# About seeds...



## Nosferatu09 (Mar 5, 2008)

Well its not too urgent, I've been frequenting the park lately and I got to feed a bunch of cute ferals thanks to a man I met at the park feeding them and let me join him

So I remember reading its not favorable to give the birds salted seeds, and sadly thats all my dad could get me for my morning walk, so I was wondering if I can just drown them in water for a while but I also realized that on the inside its still somewhat salted, unless that taste is just natural... so yeah what can I do? its not too urgent but yeah... I can wait.. but I've been wanting to give something of mine to the cute little ferals XD... well thanks!

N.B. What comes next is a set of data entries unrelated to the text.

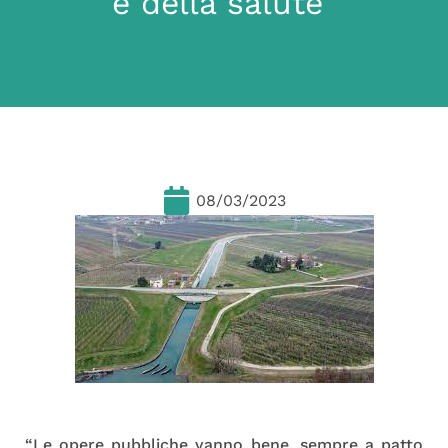
e della salute”
08/03/2023
“Le opere pubbliche vanno bene, sempre a patto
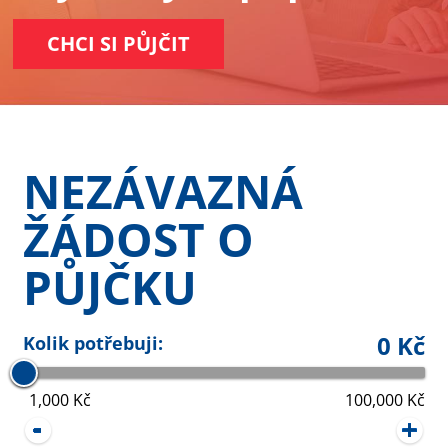
CHCI SI PŮJČIT
NEZÁVAZNÁ
ŽÁDOST O
PŮJČKU
0 Kč
Kolik potřebuji:
1,000 Kč
100,000 Kč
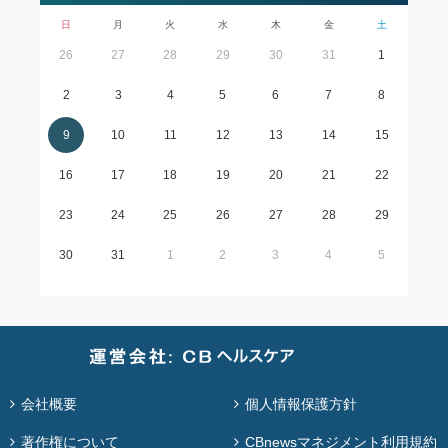
日
月
火
水
木
金
土
26
27
28
29
30
31
1
2
3
4
5
6
7
8
9
10
11
12
13
14
15
16
17
18
19
20
21
22
23
24
25
26
27
28
29
30
31
1
2
3
4
5
会社概要
個人情報保護方針
著作権について
CBnewsマネジメント利用規約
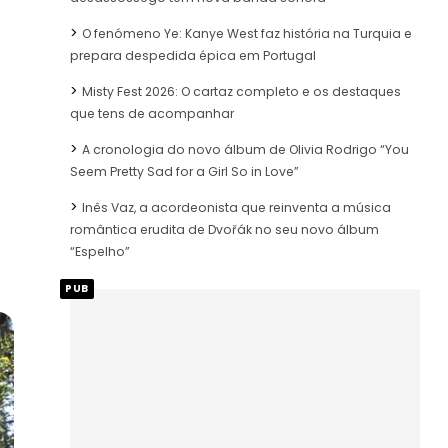
O fenómeno Ye: Kanye West faz história na Turquia e
prepara despedida épica em Portugal
Misty Fest 2026: O cartaz completo e os destaques
que tens de acompanhar
A cronologia do novo álbum de Olivia Rodrigo “You
Seem Pretty Sad for a Girl So in Love”
Inês Vaz, a acordeonista que reinventa a música
romântica erudita de Dvořák no seu novo álbum
“Espelho”
PUB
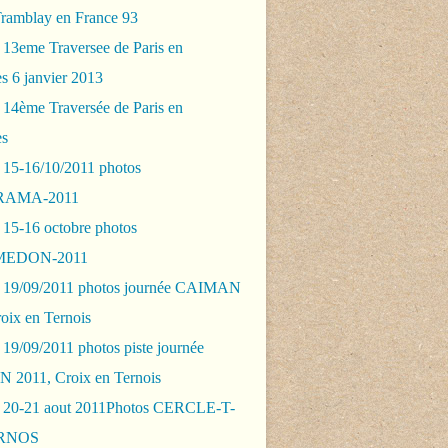
Tramblay en France 93
 13eme Traversee de Paris en
s 6 janvier 2013
 14ème Traversée de Paris en
es
 15-16/10/2011 photos
AMA-2011
 15-16 octobre photos
EDON-2011
 19/09/2011 photos journée CAIMAN
oix en Ternois
19/09/2011 photos piste journée
2011, Croix en Ternois
 20-21 aout 2011Photos CERCLE-T-
RNOS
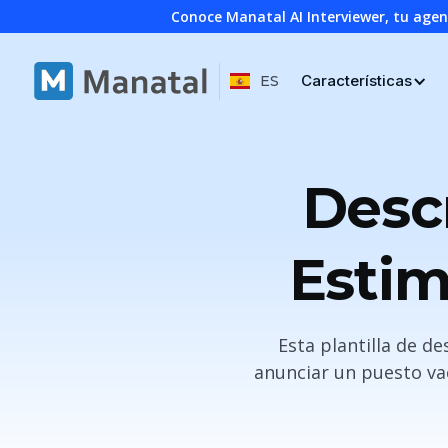
Conoce Manatal AI Interviewer, tu age
Características
ES
Desc
Estim
Esta plantilla de d
anunciar un puesto va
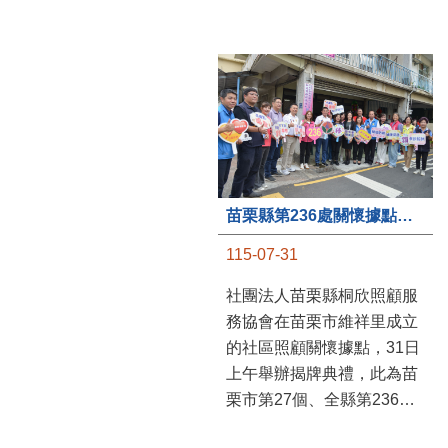
苗栗縣第236處關懷據點在苗栗市維祥里揭牌
115-07-31
社團法人苗栗縣桐欣照顧服
務協會在苗栗市維祥里成立
的社區照顧關懷據點，31日
上午舉辦揭牌典禮，此為苗
栗市第27個、全縣第236處
的據點。苗栗縣長鍾東錦上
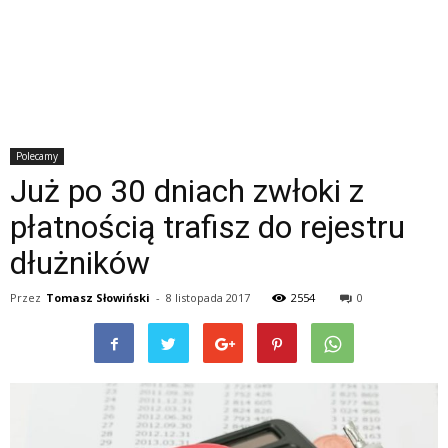
Polecamy
Już po 30 dniach zwłoki z
płatnością trafisz do rejestru
dłużników
Przez
Tomasz Słowiński
-
8 listopada 2017
2554
0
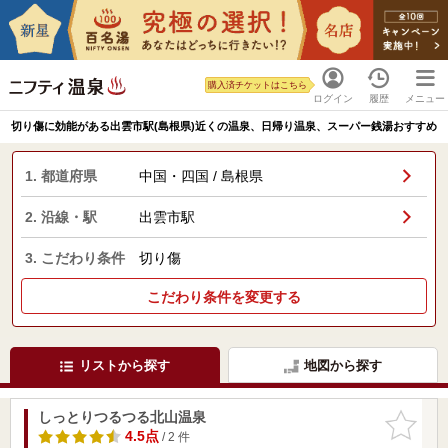
購入済チケットはこちら
ログイン
履歴
メニュー
切り傷に効能がある出雲市駅(島根県)近くの温泉、日帰り温泉、スーパー銭湯おすすめ
1. 都道府県
中国・四国 / 島根県
2. 沿線・駅
出雲市駅
3. こだわり条件
切り傷
こだわり条件を変更する
リストから探す
地図から探す
しっとりつるつる北山温泉
お気に入
りに追加
4.5点
/ 2 件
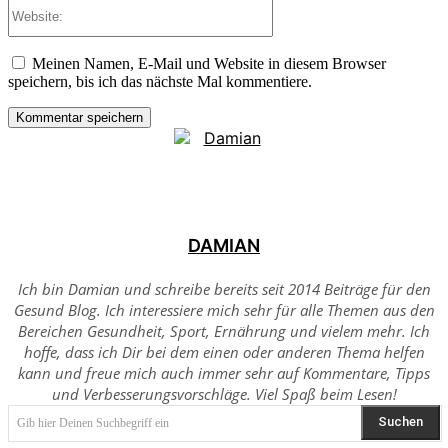
Website:
Meinen Namen, E-Mail und Website in diesem Browser
speichern, bis ich das nächste Mal kommentiere.
DAMIAN
Ich bin Damian und schreibe bereits seit 2014 Beiträge für den
Gesund Blog. Ich interessiere mich sehr für alle Themen aus den
Bereichen Gesundheit, Sport, Ernährung und vielem mehr. Ich
hoffe, dass ich Dir bei dem einen oder anderen Thema helfen
kann und freue mich auch immer sehr auf Kommentare, Tipps
und Verbesserungsvorschläge. Viel Spaß beim Lesen!
Suchen
Gib hier Deinen Suchbegriff ein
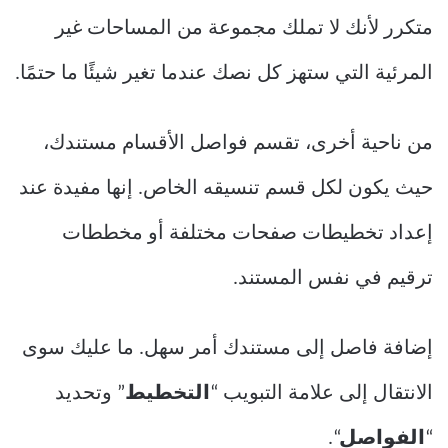
متكرر لأنك لا تملك مجموعة من المساحات غير
المرئية التي ستهز كل نصك عندما تغير شيئًا ما حتمًا.
من ناحية أخرى، تقسم فواصل الأقسام مستندك،
حيث يكون لكل قسم تنسيقه الخاص. إنها مفيدة عند
إعداد تخطيطات صفحات مختلفة أو مخططات
ترقيم في نفس المستند.
إضافة فاصل إلى مستندك أمر سهل. ما عليك سوى
الانتقال إلى علامة التبويب “
التخطيط
” وتحديد
“
الفواصل
“.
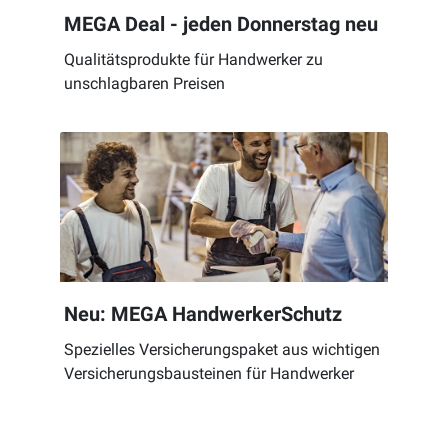
MEGA Deal - jeden Donnerstag neu
Qualitätsprodukte für Handwerker zu
unschlagbaren Preisen
Neu: MEGA HandwerkerSchutz
Spezielles Versicherungspaket aus wichtigen
Versicherungsbausteinen für Handwerker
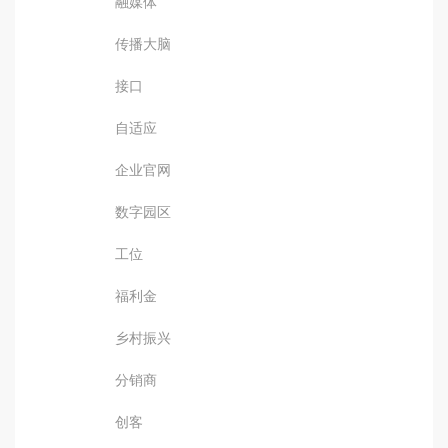
融媒体
传播大脑
接口
自适应
企业官网
数字园区
工位
福利金
乡村振兴
分销商
创客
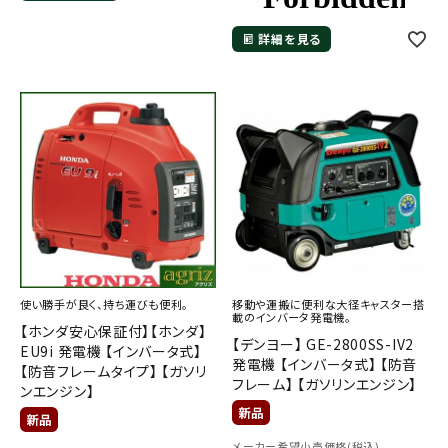
詳細を見る
使い勝手が良く、持ち運びも便利。
移動や運搬に便利な大径キャスター搭
載のインバータ発電機。
【ホンダ安心保証付】【ホンダ】
【デンヨー】 GE-2800SS-IV2
EU9i 発電機 【インバータ式】
発電機 【インバータ式】 【防音
【防音フレームタイプ】 【ガソリ
フレーム】 【ガソリンエンジン】
ンエンジン】
メーカー希望小売価格(税込)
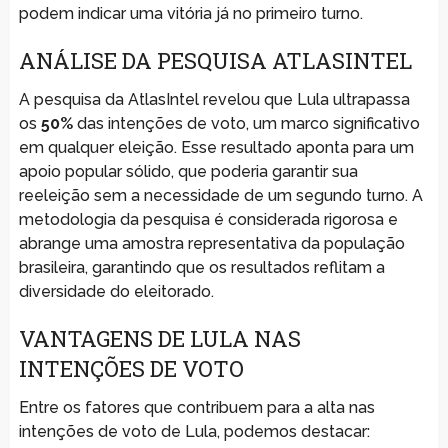
podem indicar uma vitória já no primeiro turno.
ANÁLISE DA PESQUISA ATLASINTEL
A pesquisa da AtlasIntel revelou que Lula ultrapassa
os
50%
das intenções de voto, um marco significativo
em qualquer eleição. Esse resultado aponta para um
apoio popular sólido, que poderia garantir sua
reeleição sem a necessidade de um segundo turno. A
metodologia da pesquisa é considerada rigorosa e
abrange uma amostra representativa da população
brasileira, garantindo que os resultados reflitam a
diversidade do eleitorado.
VANTAGENS DE LULA NAS
INTENÇÕES DE VOTO
Entre os fatores que contribuem para a alta nas
intenções de voto de Lula, podemos destacar:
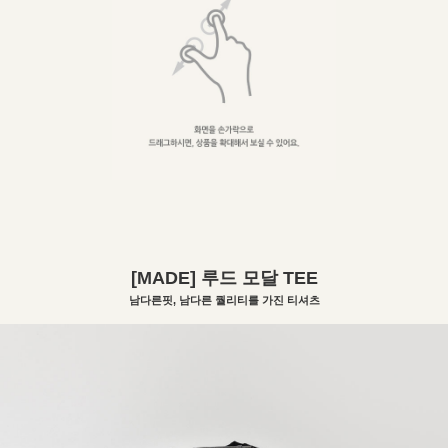
[MADE] 루드 모달 TEE
남다른핏, 남다른 퀄리티를 가진 티셔츠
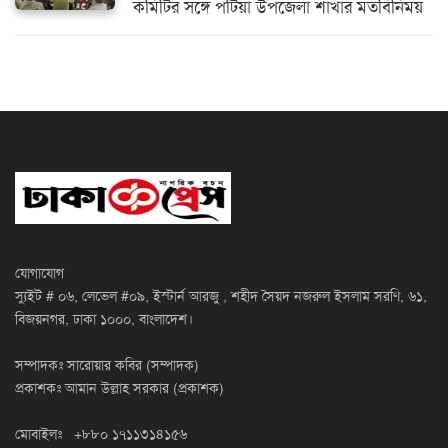
কমিটির সঙ্গে পটিয়া উপজেলা শাখার মতবিনিময়
যোগাযোগ
স্যুইট # ০৬, লেভেল #০৯, ইস্টার্ন আরজু , শহীদ সৈয়দ নজরুল ইসলাম সরণি, ৬১,
বিজয়নগর, ঢাকা ১০০০, বাংলাদেশ।
সম্পাদকঃ সারোয়ার কবির (সম্পাদক)
প্রকাশকঃ আমান উল্লাহ সরকার (প্রকাশক)
মোবাইলঃ +৮৮০ ১৭১১৩১৪১৫৬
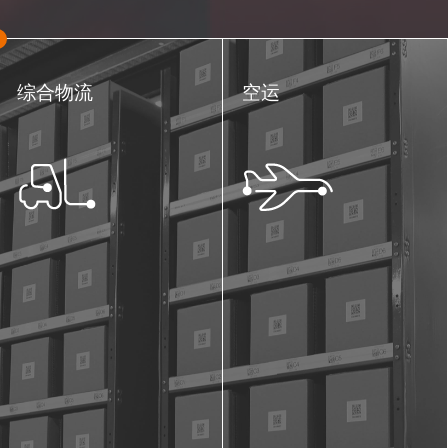
综合物流
空运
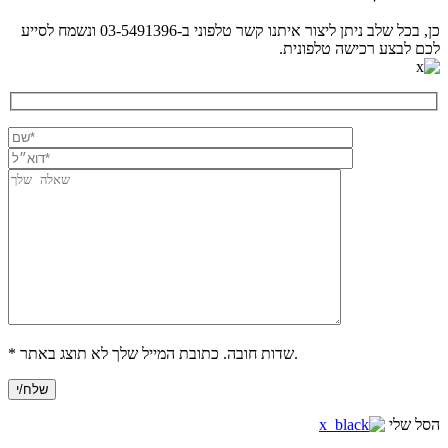
כן, בכל שלב ניתן ליצור איתנו קשר טלפוני ב-03-5491396 ונשמח לסייע
לכם לבצע רכישה טלפונית.
* שדות חובה. כתובת המייל שלך לא תוצג באתר.
הסל שלי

[EDIT] WELL NVM! I just read its bad for them to have sunflower seeds even if unsalted so well I'll just buy a loaf of whole weat/grain bread for them to enjoy haha =} -the feeding thread lol... jeez i suck XD-


----------



## Pigeonpal2002 (Jul 27, 2002)

Nosferatu09 said:


> [EDIT] WELL NVM! I just read its bad for them to have sunflower seeds even if unsalted so well I'll just buy a loaf of whole weat/grain bread for them to enjoy haha =} -the feeding thread lol... jeez i suck XD-


No, you really shouldn't give birds cook and salted nuts or seeds, it's not good for them and I think there is something that happens in the cooking process that makes cooked seeds/nuts hard for them to digest.

You *can* give them sunflower seeds that are unsalted, shelled and uncooked, they love them, but not too much. If I were you, I'd hold off feeding them until you can buy some regular wild bird seed or a pigeon/dove mix. It's much better for them than bread and less expensive. Unsalted, uncooked peanuts are a good treat that they will love too.


----------



## Nosferatu09 (Mar 5, 2008)

hehe thanks alot, yeah i wasnt planning to feed them the seeds after reading, thanks for the + health - money thing on the seed thingy, so, those mixes and whatnot are mostly in pet shop and stuff?

Great avatar btw its adorable =]


----------



## Pigeonpal2002 (Jul 27, 2002)

Yep, you can find wild bird seed mixes at most pet stores, some grocery stores, bulk food stores etc. Walmart usually sell seed mixes too.

Thanks, that my runt pigeon, Eggbert in my av.


----------